Happy new year. Welcome to the teens.
If – back in the late Twentieth Century – I’d told you that one day a Mayor of London would…
- 1. travel to work on a pedal bike.
- 2. leave 10,000 push-rods standing around the City and West End for any chump to use, pretty much, for free.
…the chances are you’d’ve asked if I’d been working too hard, suggest I take a glass of camomile tea and sit in the shade for a few minutes. The challenge is to try and imagine scenaria strange enough for the coming years.
This brings up the question of a follow-up to the Dunwich Dynamo. The legendary frolic, which once seemed very strange, now has a raft of tribute events including, since December 2012, a first in the Southern Hemisphere. The Newcastle Overnight just misses out on alliteration but in other respects follows the tested formula of a summer night-time spin from the city to the beach under a full moon.
The NO – or for francophone readers the NoN – contains an extra layer of perversity as everyone knows Sydney is blessed with many idyllic swimming strands and all towns in Australia – except Canberra, Alice Springs and various open-cast mines and sheep-stations – are on the coast.

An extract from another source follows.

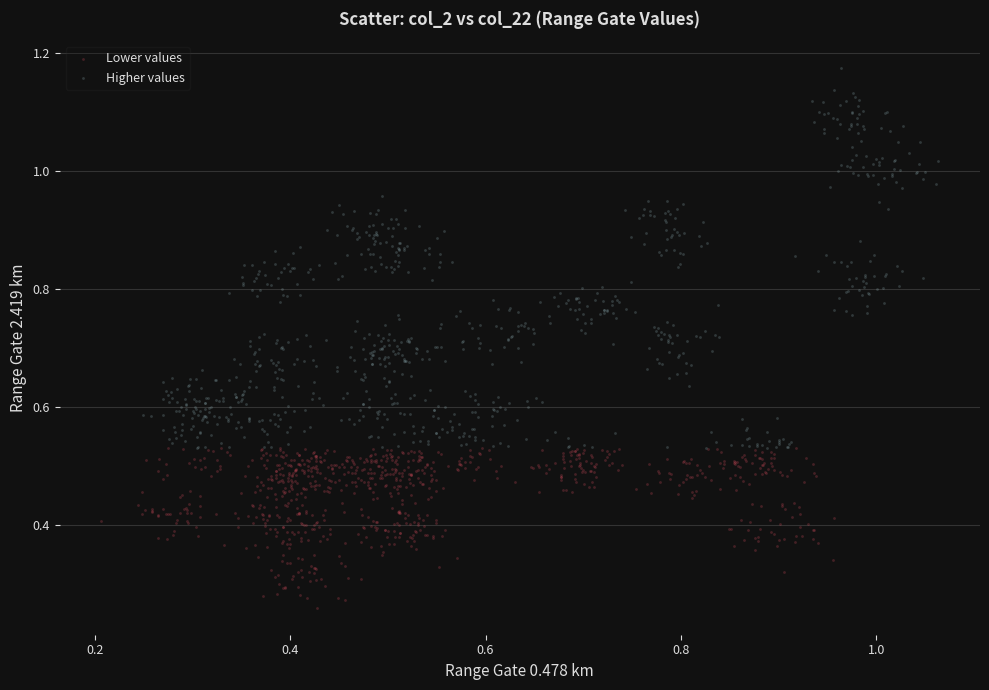

Which series has the widest spread of Y values?

Higher values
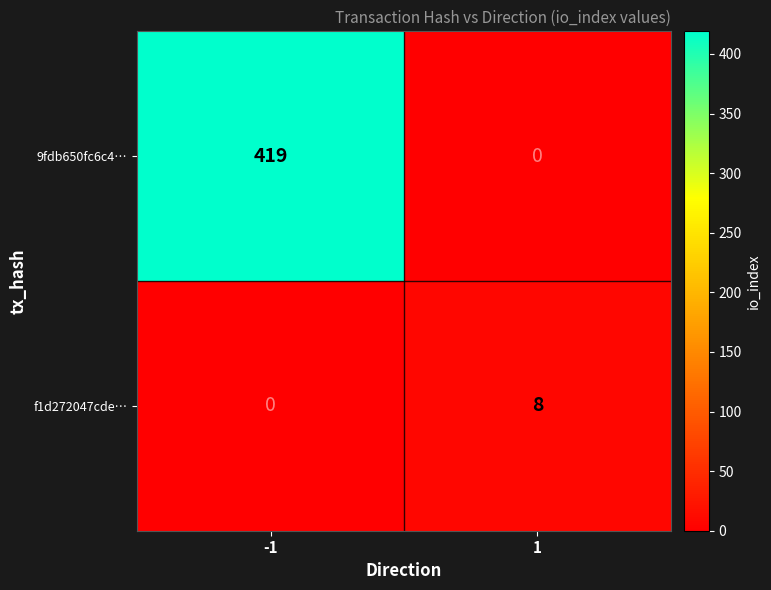

What is the total value across all series at -1?

419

So not only do you leave a city hooching with saltwater swimming opportunities, the itinerary is never far from the Tasman Sea.

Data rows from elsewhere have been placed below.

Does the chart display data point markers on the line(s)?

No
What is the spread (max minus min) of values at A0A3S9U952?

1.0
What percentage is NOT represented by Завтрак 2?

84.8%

Not so much a ride to the beach as a ride along the beach but what the heck it looks like fun and if the current vogue for backward social-policy continues, and I get transported to the antipodes, in chains, for stealing a loaf of bread, it’ll definitely go on my to-do list.
Daughter of DD needs to be arrestingly unlikely, needs to start in London. It needs to terminate somewhere mysterious and interesting enough to avoid anti-climax. Welcome to London-Fes.

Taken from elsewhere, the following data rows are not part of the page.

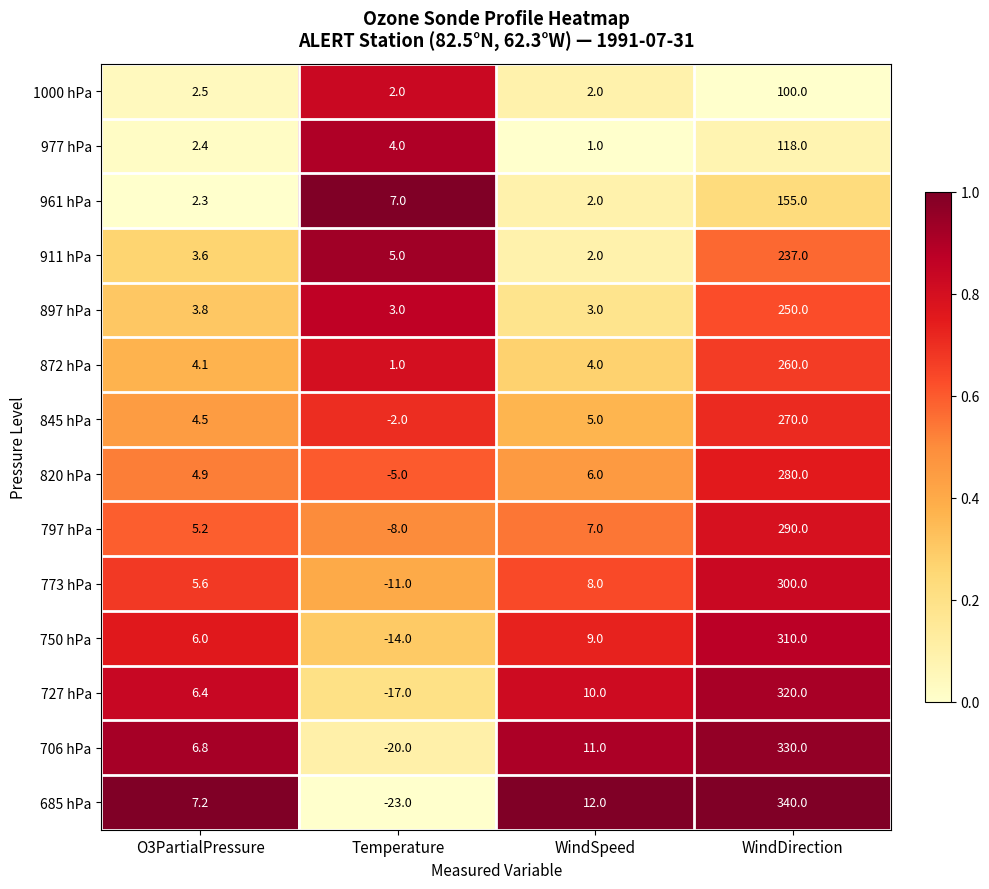

How many series are shown in this chart?

14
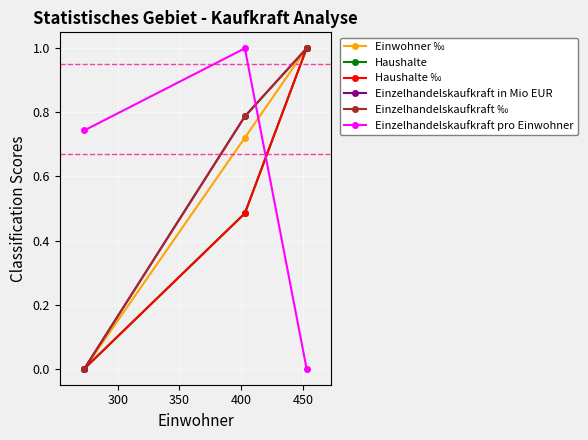

What is the maximum value shown in the chart?

1.0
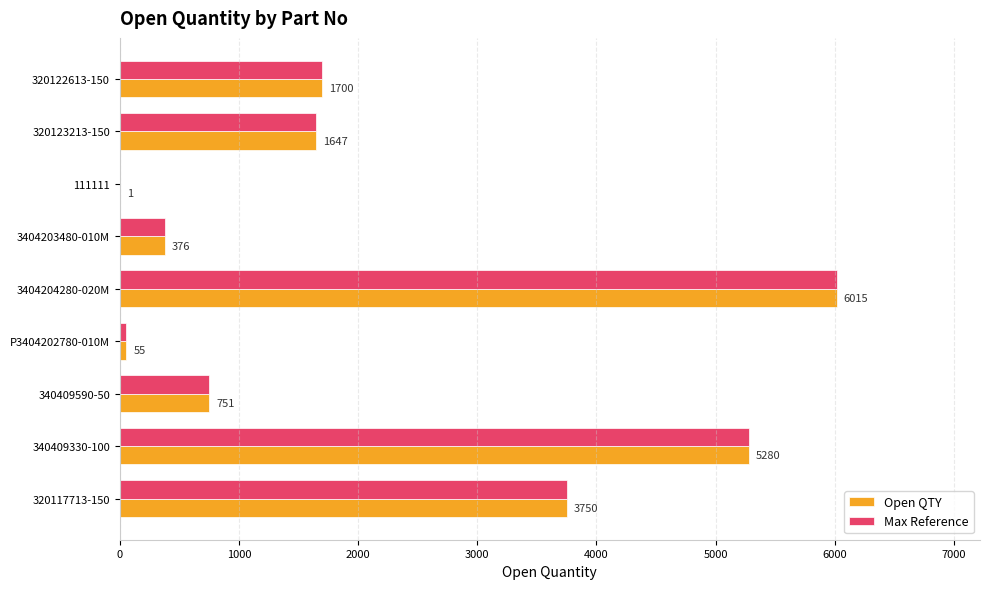

How many data points does each series have?

9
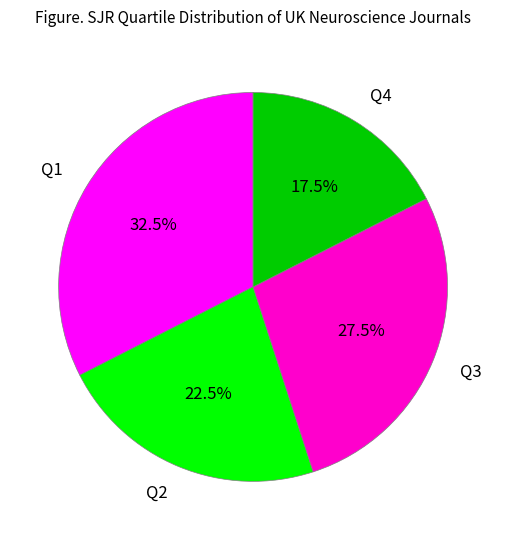

Which slice is the smallest?

Q4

Fes is an ancient capital of Morocco.
Fes contains the largest area of motor-free urban space in the World.
Fes is in Africa.
Fes is definitely different to London
While the DD can – often is – undertaken on a whim, an extended international jaunt whilst, neither necessarily, serious or arduous, is best undertaken with a little more forethought. Time to rake up funds to enjoy the trip and plan time away from work and family responsibilities. For this reason the first formal edition of London-Fes will take place in October 2014. It will continue on a four year cycle, 2018, 2022 and so on, conveniently L-F takes place in the Autumn preceding a Paris Brest Paris summer.
October is preferred, first because after the equinox – on September 21st – riding South means the days get longer also because tourist facilities tend to be quiet but not shut and afternoons in Andalusia and Morocco are not too hot. These are formal dates but there’s no reason why the ride can’t be undertaken at anytime. You could leave tomorrow.
The most direct route from London to Fes includes around 2500 kilometres of cycling. London to Portsmouth for a night boat to Ouistreham in Normandy. South across the Loire to Royan where a short ferry over the Gironde puts you on the flat, coast road to the Basque country. Up into Navarre, across a corner of Aragon onto the high plains of Castille. Madrid is an option if you have time then across the Sierra into the corrugations of Andalusia from Algeciras to Morocco then a last 300 kms up to the old Berber city of Fes.
This is a classic route but there are other possibilities, a boat from Portsmouth to Bilbao to miss out a week crossing France. You could cross France diagonally and take a boat from Marseille to Melilla.
When the DD was launched there was no internet for everyday people, ideas were spread with flyers, alliances cemented with coupons and cheques. Nowadays things are much easier, more fluid. London-Fes is an idea. The plan is to build a resource a place for people to share ideas.
The only actual event currently planned for the first edition is a party in Fes in the last week of October 2014. The advantage of keeping trimmings to a minimum is not putting people off with too much targeted marketing. The trip can be undertaken by thrifty people hauling tents and kitchens and by others whose idea of survival is “if you can’t find a five-star hotel check into a four star.” Average 70 miles a day and you can do the riding in three weeks. Go faster and you can leave later or spend time exploring places that take your fancy, Pamplona, Madrid, Cadiz? A few days to hang out in the hallucination that is Fes and a train journey – two and half days – back to London add up to a month. When I rode London-Fes in 2010 I broke my bike in a gloomy garage and posted it home in a box which made the train journey simple and glamorous. The Moroccan Postal service is professional and used to shipping bulky items – mostly souvenir carpets – to the North.